ADÃO PEREIRA MARTINS
Major aposentado
Dos cinco ovos chocados por uma galinha, rompeu-se a casca de um – era Juju. O filhote de ganso chegou às mãos de Martins com três dias de vida, doado por um amigo. Coberto por uma delicada penugem, cabia nas palmas das mãos unidas em concha, assemelhando-se a um pintinho. O major não é novato na criação da ave anseriforme. Anos atrás, teve o casal Fritz e Frida. Com as crianças de uma escola próxima, os gansos eram um baita sucesso: os pequenos “faziam o que queriam, pegavam pelo pescoço, e eles quietinhos, quietinhos”. A dupla também acompanhava o aposentado até a zona eleitoral em dia de eleição e à agência bancária na qual ele é correntista. Ao entrar no banco, o segurança anunciava, bem alto, as ilustres presenças, para que os funcionários sentados mais ao fundo não perdessem o espetáculo:
– Olha os gansos!
Fritz pereceu jovem, em decorrência de uma infecção nas articulações. Paradas repentinas no meio dos passeios foram o primeiro sinal de que o bicho não estava bem. Quando Martins chegou ao ponto de ter de carregá-lo no colo, ficou evidente que o pet estava adoentado. Providenciou atendimento veterinário, exames, medicamentos. Gastou “uma nota”, mas Fritz não resistiu. Desesperada com a morte do companheiro, Frida gritava sem parar.

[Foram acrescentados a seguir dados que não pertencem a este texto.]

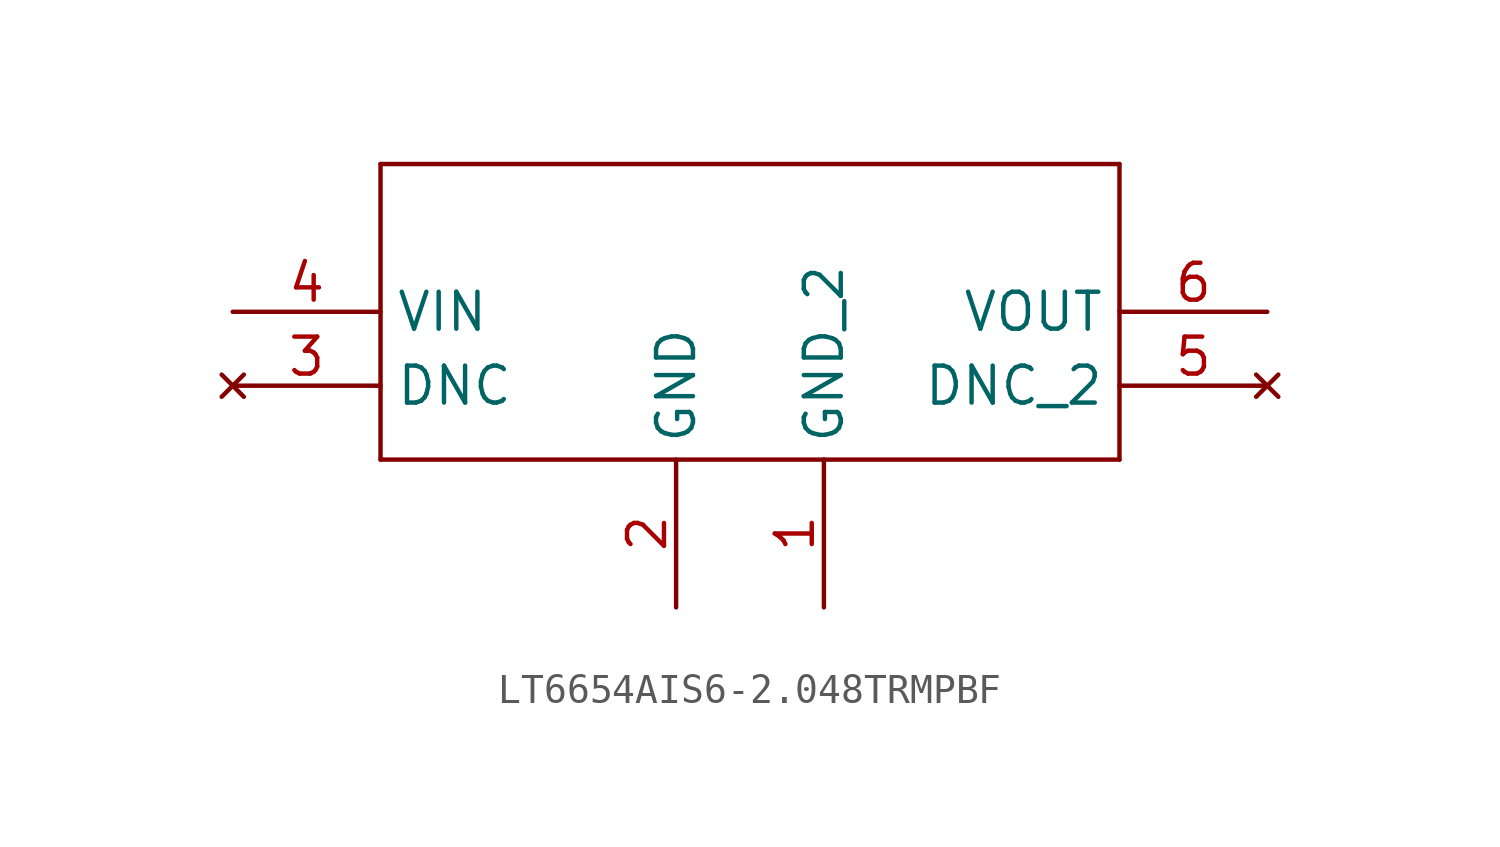
<source format=kicad_sym>
(kicad_symbol_lib
  (version 20220914)
  (generator kicad_symbol_editor)
  (symbol "LT6654AIS6-2.048TRMPBF"
    (property "Reference" "U"
      (at -12.344 6.579 0)
      (effects (font (size 2.083 1.77)) (justify left bottom) hide))
    (property "ki_locked" ""
      (at 0 0 0)
      (effects (font (size 1.27 1.27))))
    (symbol "LT6654AIS6-2.048TRMPBF_1_0"
      (polyline (pts (xy -12.7 -5.08) (xy 12.7 -5.08)) (stroke (width 0.152) (type solid)) (fill (type none)))
      (polyline (pts (xy -12.7 5.08) (xy -12.7 -5.08)) (stroke (width 0.152) (type solid)) (fill (type none)))
      (polyline (pts (xy 12.7 -5.08) (xy 12.7 5.08)) (stroke (width 0.152) (type solid)) (fill (type none)))
      (polyline (pts (xy 12.7 5.08) (xy -12.7 5.08)) (stroke (width 0.152) (type solid)) (fill (type none)))
      (pin power_in line (at 2.54 -10.16 90) (length 5.08) (name "GND_2" (effects (font (size 1.27 1.27)))) (number "1" (effects (font (size 1.27 1.27)))))
      (pin power_in line (at -2.54 -10.16 90) (length 5.08) (name "GND" (effects (font (size 1.27 1.27)))) (number "2" (effects (font (size 1.27 1.27)))))
      (pin no_connect line (at -17.78 -2.54 0) (length 5.08) (name "DNC" (effects (font (size 1.27 1.27)))) (number "3" (effects (font (size 1.27 1.27)))))
      (pin input line (at -17.78 0 0) (length 5.08) (name "VIN" (effects (font (size 1.27 1.27)))) (number "4" (effects (font (size 1.27 1.27)))))
      (pin no_connect line (at 17.78 -2.54 180) (length 5.08) (name "DNC_2" (effects (font (size 1.27 1.27)))) (number "5" (effects (font (size 1.27 1.27)))))
      (pin output line (at 17.78 0 180) (length 5.08) (name "VOUT" (effects (font (size 1.27 1.27)))) (number "6" (effects (font (size 1.27 1.27))))))))
</source>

– Parecia que estavam me dando uma facada – recorda Martins, que decidiu doá-la a um conhecido, proprietário de uma chácara.

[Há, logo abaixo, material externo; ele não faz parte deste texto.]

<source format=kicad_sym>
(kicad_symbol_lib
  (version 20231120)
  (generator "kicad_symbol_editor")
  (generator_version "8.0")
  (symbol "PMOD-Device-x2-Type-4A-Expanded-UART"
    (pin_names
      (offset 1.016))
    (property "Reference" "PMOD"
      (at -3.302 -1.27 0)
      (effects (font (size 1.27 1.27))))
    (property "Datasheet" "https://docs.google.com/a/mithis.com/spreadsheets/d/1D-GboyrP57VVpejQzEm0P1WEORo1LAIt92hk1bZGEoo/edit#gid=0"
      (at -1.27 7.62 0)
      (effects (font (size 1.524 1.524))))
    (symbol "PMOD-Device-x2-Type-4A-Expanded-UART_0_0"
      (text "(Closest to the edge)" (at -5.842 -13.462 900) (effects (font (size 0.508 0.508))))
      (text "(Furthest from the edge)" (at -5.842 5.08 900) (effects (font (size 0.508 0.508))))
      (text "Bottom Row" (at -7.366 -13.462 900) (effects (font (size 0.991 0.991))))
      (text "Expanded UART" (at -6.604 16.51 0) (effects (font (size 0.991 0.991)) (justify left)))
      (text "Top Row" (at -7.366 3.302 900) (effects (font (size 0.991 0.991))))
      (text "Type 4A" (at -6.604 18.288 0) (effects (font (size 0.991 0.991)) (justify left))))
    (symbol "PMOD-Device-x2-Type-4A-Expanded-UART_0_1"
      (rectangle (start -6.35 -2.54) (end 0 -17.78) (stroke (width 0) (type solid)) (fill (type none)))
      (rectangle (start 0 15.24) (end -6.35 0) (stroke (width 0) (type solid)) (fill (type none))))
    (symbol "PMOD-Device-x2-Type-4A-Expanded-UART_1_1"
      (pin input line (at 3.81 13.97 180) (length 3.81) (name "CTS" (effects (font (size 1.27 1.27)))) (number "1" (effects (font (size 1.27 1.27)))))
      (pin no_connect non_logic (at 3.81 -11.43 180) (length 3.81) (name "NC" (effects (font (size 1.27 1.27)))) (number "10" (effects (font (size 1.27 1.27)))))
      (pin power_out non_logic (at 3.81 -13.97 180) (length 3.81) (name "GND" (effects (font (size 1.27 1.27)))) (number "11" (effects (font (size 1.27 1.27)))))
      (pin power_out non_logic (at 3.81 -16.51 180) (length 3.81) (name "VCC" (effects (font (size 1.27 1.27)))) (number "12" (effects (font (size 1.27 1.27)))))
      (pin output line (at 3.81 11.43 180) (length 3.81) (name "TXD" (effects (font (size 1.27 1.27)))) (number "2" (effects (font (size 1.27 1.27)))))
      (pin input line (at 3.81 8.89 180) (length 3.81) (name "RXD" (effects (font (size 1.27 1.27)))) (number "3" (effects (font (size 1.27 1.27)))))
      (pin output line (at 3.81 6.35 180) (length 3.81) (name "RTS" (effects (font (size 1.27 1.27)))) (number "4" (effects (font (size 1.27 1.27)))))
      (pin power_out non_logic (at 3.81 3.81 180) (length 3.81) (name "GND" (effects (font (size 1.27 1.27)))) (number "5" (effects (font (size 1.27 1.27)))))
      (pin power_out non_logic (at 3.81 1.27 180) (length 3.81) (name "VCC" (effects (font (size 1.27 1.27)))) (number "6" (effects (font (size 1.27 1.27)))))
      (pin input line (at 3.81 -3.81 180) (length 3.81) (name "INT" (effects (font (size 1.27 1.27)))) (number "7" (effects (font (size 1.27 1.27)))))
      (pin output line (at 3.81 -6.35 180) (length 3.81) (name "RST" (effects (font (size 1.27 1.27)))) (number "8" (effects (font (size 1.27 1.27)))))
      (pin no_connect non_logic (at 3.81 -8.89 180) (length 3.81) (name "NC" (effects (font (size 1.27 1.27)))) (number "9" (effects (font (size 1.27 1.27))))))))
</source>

Refeito do baque emocional, o aposentado começou a procurar novos mascotes. Sentia falta de um ganso. E então chegou Juju, no final de 2019. Até a visita da reportagem, Juju – batizada pela esposa de Martins, a dona de casa Erena, 81 anos – estava provisoriamente acomodada em uma área ao lado do galinheiro, enquanto aguardava a conclusão das obras de sua morada definitiva. Ficará em uma casinha mais perto das 14 galinhas, com direito até a piscina particular. O cardápio da gansa é semelhante ao das vizinhas de pátio, ração e milho. Ela também aprecia capim.
– Mas não é qualquer grama. Eu tenho que escolher – ressalta Martins.

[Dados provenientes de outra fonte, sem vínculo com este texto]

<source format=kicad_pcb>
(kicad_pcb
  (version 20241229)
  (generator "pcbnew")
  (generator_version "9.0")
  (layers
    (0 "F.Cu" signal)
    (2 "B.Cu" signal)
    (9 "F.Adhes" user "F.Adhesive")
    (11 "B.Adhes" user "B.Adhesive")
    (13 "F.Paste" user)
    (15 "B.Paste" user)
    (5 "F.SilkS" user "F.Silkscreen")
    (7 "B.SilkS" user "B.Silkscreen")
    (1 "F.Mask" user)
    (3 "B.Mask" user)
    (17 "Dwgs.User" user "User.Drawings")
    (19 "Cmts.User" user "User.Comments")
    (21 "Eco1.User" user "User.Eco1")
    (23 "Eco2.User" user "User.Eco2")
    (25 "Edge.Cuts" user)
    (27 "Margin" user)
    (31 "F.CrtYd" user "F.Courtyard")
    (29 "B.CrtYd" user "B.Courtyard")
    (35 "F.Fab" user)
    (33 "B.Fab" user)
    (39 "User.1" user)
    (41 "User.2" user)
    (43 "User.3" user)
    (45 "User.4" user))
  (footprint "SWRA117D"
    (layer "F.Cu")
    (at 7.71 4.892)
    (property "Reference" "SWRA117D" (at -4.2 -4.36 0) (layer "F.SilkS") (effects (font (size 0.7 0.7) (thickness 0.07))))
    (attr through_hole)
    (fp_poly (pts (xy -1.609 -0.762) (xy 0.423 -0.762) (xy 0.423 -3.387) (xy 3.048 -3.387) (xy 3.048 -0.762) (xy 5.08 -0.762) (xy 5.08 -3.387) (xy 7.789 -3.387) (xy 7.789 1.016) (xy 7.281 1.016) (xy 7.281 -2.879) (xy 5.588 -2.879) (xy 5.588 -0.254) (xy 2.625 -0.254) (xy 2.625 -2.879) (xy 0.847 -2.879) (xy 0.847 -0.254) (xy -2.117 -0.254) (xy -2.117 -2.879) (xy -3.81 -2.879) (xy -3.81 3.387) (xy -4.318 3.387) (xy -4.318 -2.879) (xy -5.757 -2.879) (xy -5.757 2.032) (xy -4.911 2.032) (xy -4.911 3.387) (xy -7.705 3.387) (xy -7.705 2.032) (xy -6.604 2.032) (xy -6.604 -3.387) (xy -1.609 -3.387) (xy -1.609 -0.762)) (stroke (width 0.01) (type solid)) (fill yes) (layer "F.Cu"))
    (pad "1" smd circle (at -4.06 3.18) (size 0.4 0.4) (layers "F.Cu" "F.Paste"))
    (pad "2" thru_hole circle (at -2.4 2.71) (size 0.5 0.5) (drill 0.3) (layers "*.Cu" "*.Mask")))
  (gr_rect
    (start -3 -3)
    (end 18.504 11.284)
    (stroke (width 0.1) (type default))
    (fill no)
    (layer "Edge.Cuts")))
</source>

Na lida na horta, Juju fica ao lado do tutor, grasnando. Ela “ri e se desmancha”, conta ele. Até já lhe pregou uma peça: enquanto ele estava acocorado, remexendo na terra, a gansa deslocou o banco onde ele descansava. Na hora de sentar, Martins caiu de bunda no chão. Ele ri, faceiro com a suposta pirraça de Juju.
– Quéin! Né, Ju?

Juju é uma gansa tranquila. “Abre um goeleiro” caso surja um estranho e sinaliza quando sente alguma necessidade, que Martins precisa desvendar qual é. A gansa não entra na residência principal, mas de vez em quando dá uma volta dentro do que o aposentado chama de galpão – uma segunda construção, nos fundos, onde, cercado de ferramentas, ele passa o tempo consertando objetos avariados e criando outros, como pequenas casinhas de madeira para decoração.
– Tudo aquilo que para atrofia! Gosto de estar sempre ocupado.
Martins conta se afeiçoar rápido a qualquer animal. São criaturas sem maldade, justifica, que retribuem tudo de bom que recebem. Seu sonho “impraticável”, revela, é ter um leão:
– Aí tomaria chimarrão na sombra, na frente de casa, e ele deitado ali do meu lado, eu passando a mão na juba dele.